The top ring head 110 is supported by a top ring head shaft 117 rotatably supported by a frame (not illustrated). The polishing apparatus 10 is connected to each device in the apparatus including the top ring rotating motor 114, the servomotor 138, and the table rotating motor 102 via a control line, and includes a control unit 500 that controls each device. The control unit 500 controls the polishing apparatus so as to polish the substrate by pressing the substrate against the polishing member (here, the polishing pad 101) while rotating the polishing head 1 to which the substrate is attached and the polishing table 100.

Although there are table rotation, head rotation, and rotation of a motor (not illustrated) for rocking the top ring head 110, and these are to be used as the basis of features to be input to a machine learning model to be described later, one or more sensor detected values (for example, motor current value) or a calculated value of torque calculated from the sensor detected value may be used.

The polishing apparatus 10 includes the AI unit 4 connected to the control unit 500 via wiring. FIG. 2 is a schematic configuration diagram of the AI unit according to the first embodiment. As illustrated in FIG. 2, the AI unit 4 is, for example, a computer, and includes a storage unit 41, a memory 42, an input unit 43, an output unit 44, and a processor 45.

The storage unit 41 stores a machine learning model trained with a training data set that includes, as an input, a feature value based on data regarding a frictional force at each time point during polishing or a feature value based on temperature measurement data, and as an output, a polishing amount or a residual film amount at each time point during polishing predicted by using at least a film thickness measured after polishing. The storage unit 41 also stores a program to be read and executed by the processor 45. The storage unit 41 may be a storage such as a hard disk or a DVD, an external storage medium such as an SD card or a flash memory, an online storage, or a storage device.

Here, the data regarding the frictional force at each time point during polishing is, for example, a current value (hereinafter, also referred to as table torque current) for torque calculation of the table rotating motor 102 during polishing. Here, the data regarding the frictional force at each time point during polishing may be a calculated value of torque converted from the current value of the motor. Note that the data regarding the frictional force at each time point during polishing may be a drive current value of the top ring rotating motor 114 that rotates the polishing head 1, or may be a drive current value of a motor (not illustrated) that rotates the top ring head 110 (thus, the top ring head shaft 117).

════════════════════

### Questions
[1] Copy word for word the stretch of the polishing apparatus passage from "The top ring head 110 is" through "polishing table 100.".
[2] Name every component that the polishing apparatus passage lists as part of the AI unit 4.
[3] Resume the polishing apparatus passage, starting right after its last sentence.

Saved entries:
════════════════════

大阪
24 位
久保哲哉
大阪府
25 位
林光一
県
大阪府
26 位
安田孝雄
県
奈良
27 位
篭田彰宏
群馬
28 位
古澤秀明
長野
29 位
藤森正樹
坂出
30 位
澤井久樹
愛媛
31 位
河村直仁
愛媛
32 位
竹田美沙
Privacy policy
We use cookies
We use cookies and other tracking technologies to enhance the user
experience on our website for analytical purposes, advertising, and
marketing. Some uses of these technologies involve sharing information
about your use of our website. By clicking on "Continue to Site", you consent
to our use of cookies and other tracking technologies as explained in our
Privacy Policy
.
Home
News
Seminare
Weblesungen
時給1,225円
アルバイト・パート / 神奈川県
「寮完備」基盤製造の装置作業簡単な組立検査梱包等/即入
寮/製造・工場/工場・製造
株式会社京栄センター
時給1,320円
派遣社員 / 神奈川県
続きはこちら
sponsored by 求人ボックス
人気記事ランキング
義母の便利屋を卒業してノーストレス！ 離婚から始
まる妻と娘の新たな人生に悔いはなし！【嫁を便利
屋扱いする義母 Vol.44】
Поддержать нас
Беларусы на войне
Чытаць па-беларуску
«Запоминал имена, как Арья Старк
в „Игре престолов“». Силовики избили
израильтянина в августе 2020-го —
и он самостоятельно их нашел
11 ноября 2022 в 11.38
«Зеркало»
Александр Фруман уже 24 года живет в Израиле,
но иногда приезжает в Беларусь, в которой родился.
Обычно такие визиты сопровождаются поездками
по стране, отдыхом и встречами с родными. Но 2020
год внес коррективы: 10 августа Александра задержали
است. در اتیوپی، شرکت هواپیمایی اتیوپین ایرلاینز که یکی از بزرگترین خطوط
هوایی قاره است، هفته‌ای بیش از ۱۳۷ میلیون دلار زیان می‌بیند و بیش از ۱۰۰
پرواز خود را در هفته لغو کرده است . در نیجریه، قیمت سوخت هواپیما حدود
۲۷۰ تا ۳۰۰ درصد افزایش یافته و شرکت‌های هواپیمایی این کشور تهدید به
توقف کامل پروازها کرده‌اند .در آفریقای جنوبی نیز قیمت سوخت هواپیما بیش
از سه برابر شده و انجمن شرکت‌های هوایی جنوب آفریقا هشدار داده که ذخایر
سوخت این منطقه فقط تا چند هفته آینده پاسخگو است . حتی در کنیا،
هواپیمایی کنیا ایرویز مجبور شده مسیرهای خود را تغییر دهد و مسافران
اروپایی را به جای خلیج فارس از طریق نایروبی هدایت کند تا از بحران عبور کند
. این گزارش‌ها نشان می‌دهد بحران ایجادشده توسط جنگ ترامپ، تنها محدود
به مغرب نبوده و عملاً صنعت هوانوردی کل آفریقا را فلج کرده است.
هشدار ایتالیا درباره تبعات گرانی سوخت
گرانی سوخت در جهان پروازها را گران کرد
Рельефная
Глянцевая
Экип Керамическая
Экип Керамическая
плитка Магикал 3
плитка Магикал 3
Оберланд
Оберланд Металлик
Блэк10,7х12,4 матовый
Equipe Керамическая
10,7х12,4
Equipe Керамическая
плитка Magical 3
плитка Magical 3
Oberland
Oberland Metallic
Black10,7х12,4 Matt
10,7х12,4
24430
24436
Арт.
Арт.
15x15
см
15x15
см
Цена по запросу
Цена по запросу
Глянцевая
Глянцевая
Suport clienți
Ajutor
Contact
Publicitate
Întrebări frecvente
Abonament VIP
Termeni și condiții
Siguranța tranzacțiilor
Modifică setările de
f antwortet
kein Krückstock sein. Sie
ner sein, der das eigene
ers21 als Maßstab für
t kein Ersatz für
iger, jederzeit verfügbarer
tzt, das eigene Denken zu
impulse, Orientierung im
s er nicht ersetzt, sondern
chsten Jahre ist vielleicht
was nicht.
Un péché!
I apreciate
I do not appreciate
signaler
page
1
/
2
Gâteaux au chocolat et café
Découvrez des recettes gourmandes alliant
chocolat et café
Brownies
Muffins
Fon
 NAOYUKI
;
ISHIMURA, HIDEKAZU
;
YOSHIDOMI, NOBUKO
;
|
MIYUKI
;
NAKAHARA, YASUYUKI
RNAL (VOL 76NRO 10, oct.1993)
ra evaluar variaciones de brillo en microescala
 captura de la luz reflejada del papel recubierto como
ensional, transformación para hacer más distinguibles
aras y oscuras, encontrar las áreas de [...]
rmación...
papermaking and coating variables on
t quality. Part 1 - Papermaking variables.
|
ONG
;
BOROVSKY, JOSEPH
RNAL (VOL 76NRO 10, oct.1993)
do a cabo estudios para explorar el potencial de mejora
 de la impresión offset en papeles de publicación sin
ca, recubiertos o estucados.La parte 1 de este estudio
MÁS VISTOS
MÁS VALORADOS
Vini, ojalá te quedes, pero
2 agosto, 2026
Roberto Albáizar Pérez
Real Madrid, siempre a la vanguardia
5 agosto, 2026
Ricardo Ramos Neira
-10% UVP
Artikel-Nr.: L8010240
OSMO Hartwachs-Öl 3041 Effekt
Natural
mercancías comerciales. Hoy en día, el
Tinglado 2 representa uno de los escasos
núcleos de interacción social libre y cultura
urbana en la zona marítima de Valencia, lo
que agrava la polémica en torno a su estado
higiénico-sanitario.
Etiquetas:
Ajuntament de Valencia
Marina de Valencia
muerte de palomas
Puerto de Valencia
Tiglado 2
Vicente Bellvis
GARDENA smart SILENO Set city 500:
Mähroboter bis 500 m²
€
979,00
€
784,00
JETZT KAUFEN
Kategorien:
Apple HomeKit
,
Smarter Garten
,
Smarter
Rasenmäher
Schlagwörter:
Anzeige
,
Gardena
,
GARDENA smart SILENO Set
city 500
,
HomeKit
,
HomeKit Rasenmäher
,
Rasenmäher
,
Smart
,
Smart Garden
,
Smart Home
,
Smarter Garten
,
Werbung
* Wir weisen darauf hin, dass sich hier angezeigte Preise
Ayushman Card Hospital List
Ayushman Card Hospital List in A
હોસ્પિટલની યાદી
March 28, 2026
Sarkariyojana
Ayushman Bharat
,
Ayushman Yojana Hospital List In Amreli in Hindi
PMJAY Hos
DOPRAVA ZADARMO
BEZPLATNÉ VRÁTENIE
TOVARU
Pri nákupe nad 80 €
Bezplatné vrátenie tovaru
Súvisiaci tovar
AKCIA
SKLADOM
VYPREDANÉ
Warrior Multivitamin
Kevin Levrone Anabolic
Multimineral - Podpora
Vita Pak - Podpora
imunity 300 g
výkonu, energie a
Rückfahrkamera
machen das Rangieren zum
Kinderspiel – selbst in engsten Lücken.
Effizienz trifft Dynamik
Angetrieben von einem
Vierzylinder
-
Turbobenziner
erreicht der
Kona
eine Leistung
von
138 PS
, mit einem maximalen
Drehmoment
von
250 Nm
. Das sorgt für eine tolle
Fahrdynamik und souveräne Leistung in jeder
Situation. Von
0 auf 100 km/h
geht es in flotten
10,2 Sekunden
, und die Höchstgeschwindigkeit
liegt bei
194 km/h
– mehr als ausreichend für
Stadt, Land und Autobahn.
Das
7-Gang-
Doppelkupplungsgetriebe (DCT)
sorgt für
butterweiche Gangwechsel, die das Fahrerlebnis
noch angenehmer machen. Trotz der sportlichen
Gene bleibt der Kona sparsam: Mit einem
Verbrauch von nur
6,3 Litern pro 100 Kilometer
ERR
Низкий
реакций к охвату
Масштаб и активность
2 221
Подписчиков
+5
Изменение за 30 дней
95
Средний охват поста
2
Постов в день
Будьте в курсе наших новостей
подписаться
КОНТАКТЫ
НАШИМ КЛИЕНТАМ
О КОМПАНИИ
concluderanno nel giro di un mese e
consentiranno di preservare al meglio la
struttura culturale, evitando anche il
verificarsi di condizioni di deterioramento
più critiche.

════════════════════

### Answers to the tasks
[1]
The top ring head 110 is supported by a top ring head shaft 117 rotatably supported by a frame (not illustrated). The polishing apparatus 10 is connected to each device in the apparatus including the top ring rotating motor 114, the servomotor 138, and the table rotating motor 102 via a control line, and includes a control unit 500 that controls each device. The control unit 500 controls the polishing apparatus so as to polish the substrate by pressing the substrate against the polishing member (here, the polishing pad 101) while rotating the polishing head 1 to which the substrate is attached and the polishing table 100.

[2] storage unit 41, memory 42, input unit 43, output unit 44, processor 45

[3]
In addition, the polishing apparatus 10 may include a load cell that measures a frictional force between the polishing member and the substrate, and in this case, the data regarding the frictional force at each time point during polishing may be a signal value of the load cell. The polishing apparatus 10 may include a strain sensor that measures the strain of the substrate. In this case, the data regarding the frictional force at each time point during polishing may be a signal value of the strain sensor.

The memory 42 is a medium that temporarily stores information.

The input unit 43 receives information from the control unit 500 and outputs the information to the processor 45.

The output unit 44 receives information from the processor 45 and outputs the information to the control unit 500.

The processor 45 functions as a generation unit 451, an prediction unit 452, and a determination unit 453 by reading a program from the storage unit 41 to execute the program.

For example, the generation unit 451 generates a feature value using the data regarding the frictional force between the polishing member and a target substrate at a target time point during polishing. Here, “during polishing” means, for example, during polishing of a substrate by pressing the substrate against a polishing member while rotating the polishing head 1 to which the substrate is attached and the polishing table 100. Details of this process will be described later.

The prediction unit 452 inputs at least the feature value generated by the generation unit 451 to the trained machine learning model, and outputs an predicted value of the polishing amount or the residual film amount at the target time point during polishing of the target substrate. Details of this process will be described later. The determination unit 453 uses the predicted value to determine whether or not the polishing end point has been reached.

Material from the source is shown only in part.